To make a pretty basic point, take something as simple as the air we breathe. I doubt that even someone with boundless enthusiasm for free and open markets, would suggest that there should be a price on air. 

Now you could say that that is cheating, since nobody controls the air.  So nobody can stop you from breathing just because you won’t pay up.   There couldn’t be a market in air.   But of course there markets in air  — sort of.  At least there are markets in clean air — where companies get to buy and sell pollution credits.   That points to a different problem with markets.  You buy your gas-guzzling dream car.  The oil company gets rich.  The car company gets rich.  And me?
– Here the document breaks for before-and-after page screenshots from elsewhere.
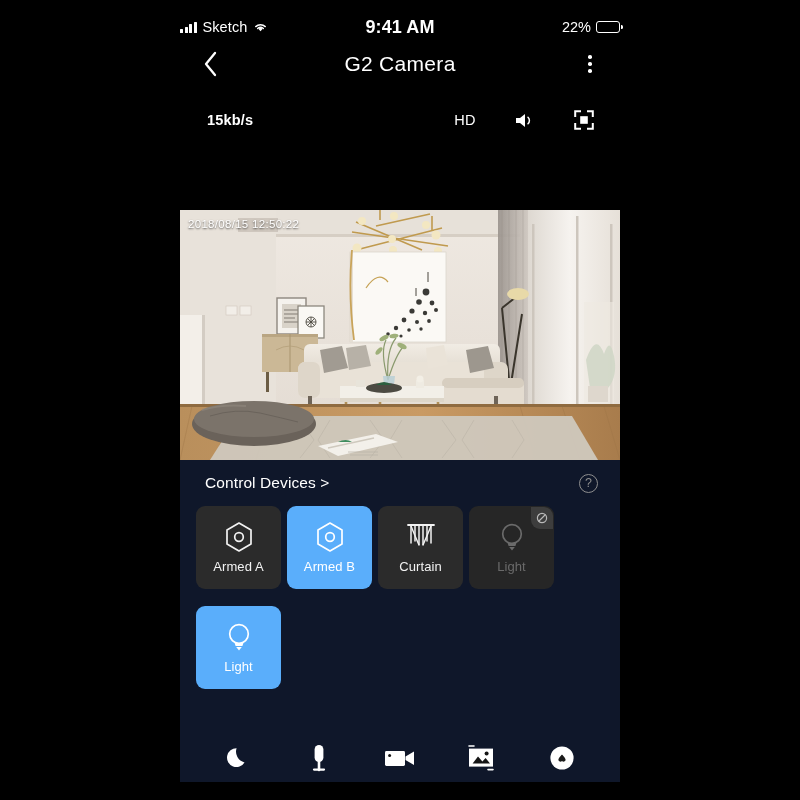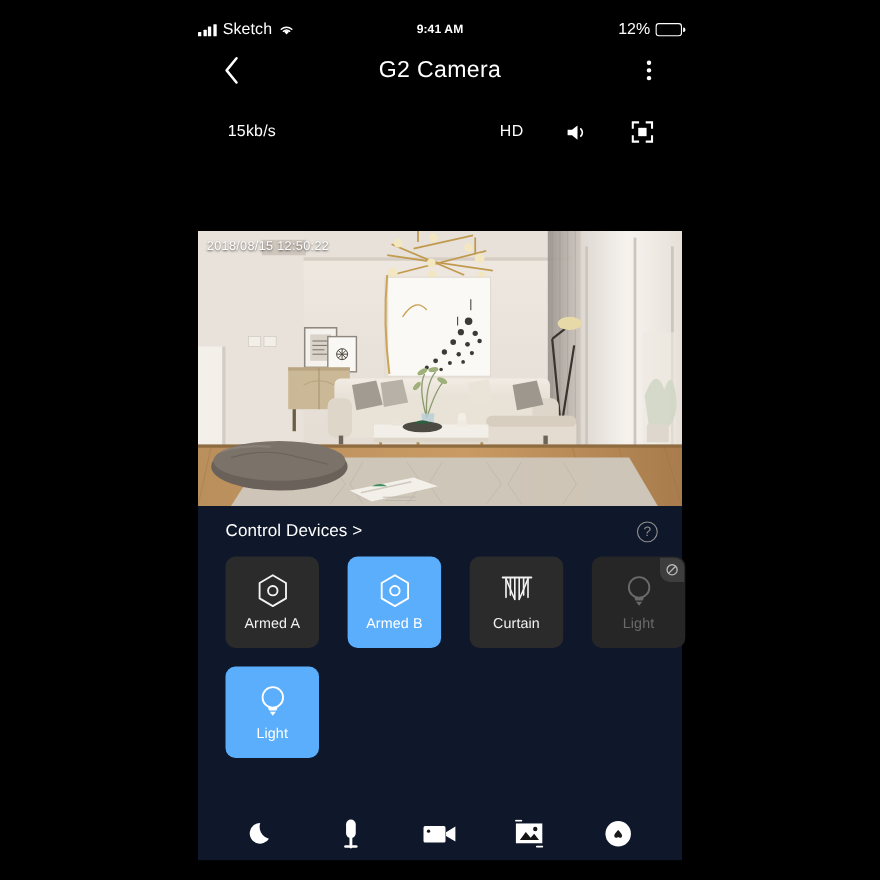--- a/index.html
+++ b/index.html
@@ -61,7 +61,7 @@
   .status-center {
     flex: 1;
     text-align: center;
-    font-size: 11px;
+    font-size: 18px;
     font-weight: bold;
     letter-spacing: 0.1px;
     color: #ffffff;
I get to breathe dirty air.

Here  I’m talking what economists call externalities — costs generated by economic transactions between two parties that are borne by somebody else, somebody not a party to the original transaction.  Markets can generate lots of different externalities and many of them are morally problematic. 
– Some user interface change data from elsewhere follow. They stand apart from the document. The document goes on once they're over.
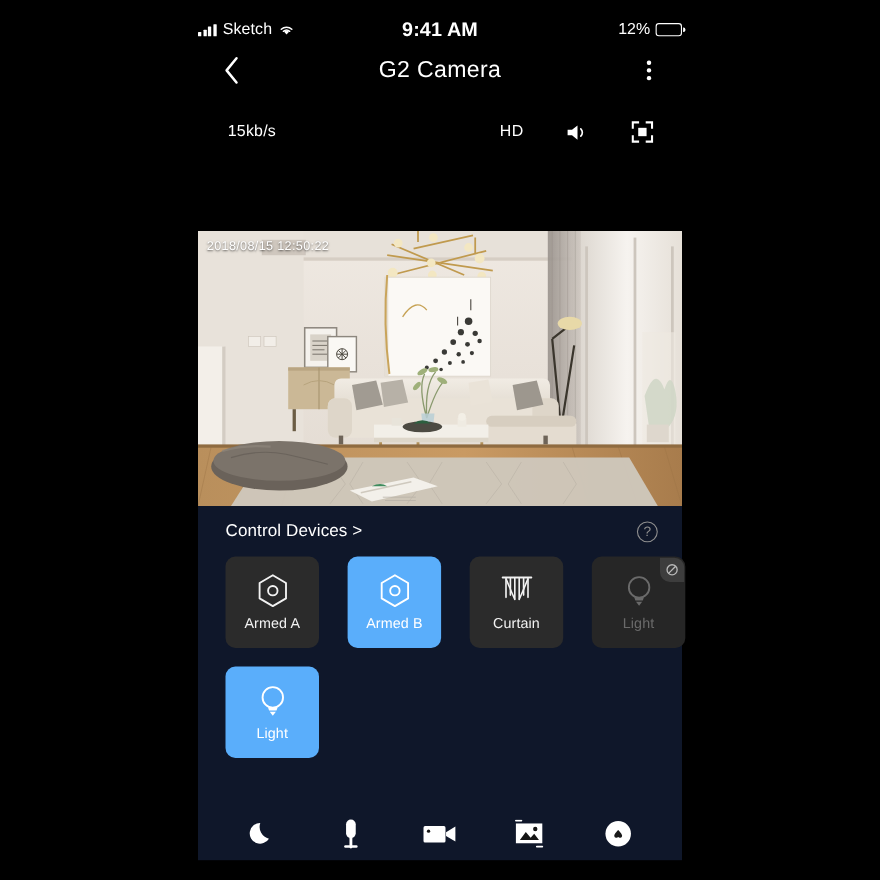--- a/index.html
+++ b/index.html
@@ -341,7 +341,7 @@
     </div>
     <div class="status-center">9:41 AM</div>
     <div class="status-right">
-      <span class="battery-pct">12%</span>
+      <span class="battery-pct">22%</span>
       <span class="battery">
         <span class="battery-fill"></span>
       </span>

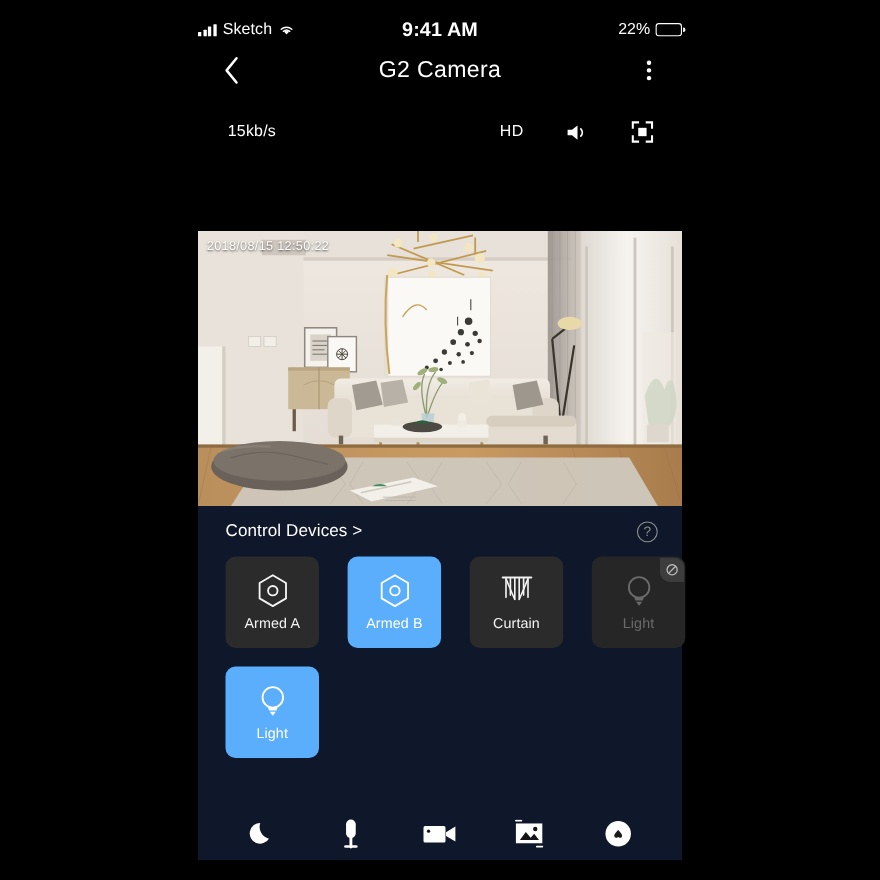--- a/index.html
+++ b/index.html
@@ -154,6 +154,7 @@
     margin-left: 27px;
     font-size: 14.5px;
     letter-spacing: 0.2px;
+    font-weight: bold;
   }
   .stream-actions {
     margin-left: auto;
But that wasn’t my original point about markets in air.   My point was that even if there could be a market for air, nobody would accept it.  People have a basic and equal right to air.  And things to which we have basic and equal rights shouldn’t be subject to the whims of the market – you know… some folks having more, some having less, and some having none at all.

I know that there are, of course, lots of things that the rich have more of and the poor have less of.  The poor live in less luxurious houses than the rich; drive less expensive cars; go to less fancy schools, have less access to the political process.  Plus they eat less well and probably don’t wear as finely-tailored clothing.   And I admit that if we were  going to restrict markets wherever they generate inequality, we’d truly have our work cut out for us.

But I didn’t say that wherever markets generate inequality they’re bad and ought to be regulated.   Still, markets are not divine.   They don’t have godlike wisdom into the right and just distribution of every possible good.  That’s because they pay attention only to the bottom line, not to considerations of justice and morality.  That’s why markets sometimes need to be regulated or even prohibited.  

Of course, that raises the question of what principles distinguish morally intolerable markets from morally tolerable ones.   Here’s a first quick thought about that.  Votes definitely shouldn’t be traded on the free market.  And public schools definitely shouldn’t be driven by markets.  Public schools should offer an education that’s good enough for rich and poor alike – independent of ability to pay. 

But of course, those aren’t really principles, are they?   Those are just examples.  I gave examples because, frankly, I don’t know what the right principles are.  I’m not even sure that all the moral limits of markets have to do with inequalities.  Markets in woman’s sexual labor seem wrong to me, for example,  but not because of issues about inequality — not exactly, anyway. 

It seems clear that we need to call on somebody who has thought a little harder and deeper about this question than I have. That would be our guest, Stanford philosopher Debra Satz.  She’s the author of the very fine book, Why Some Things Should Not Be For Sale: The Moral Limits of Markets.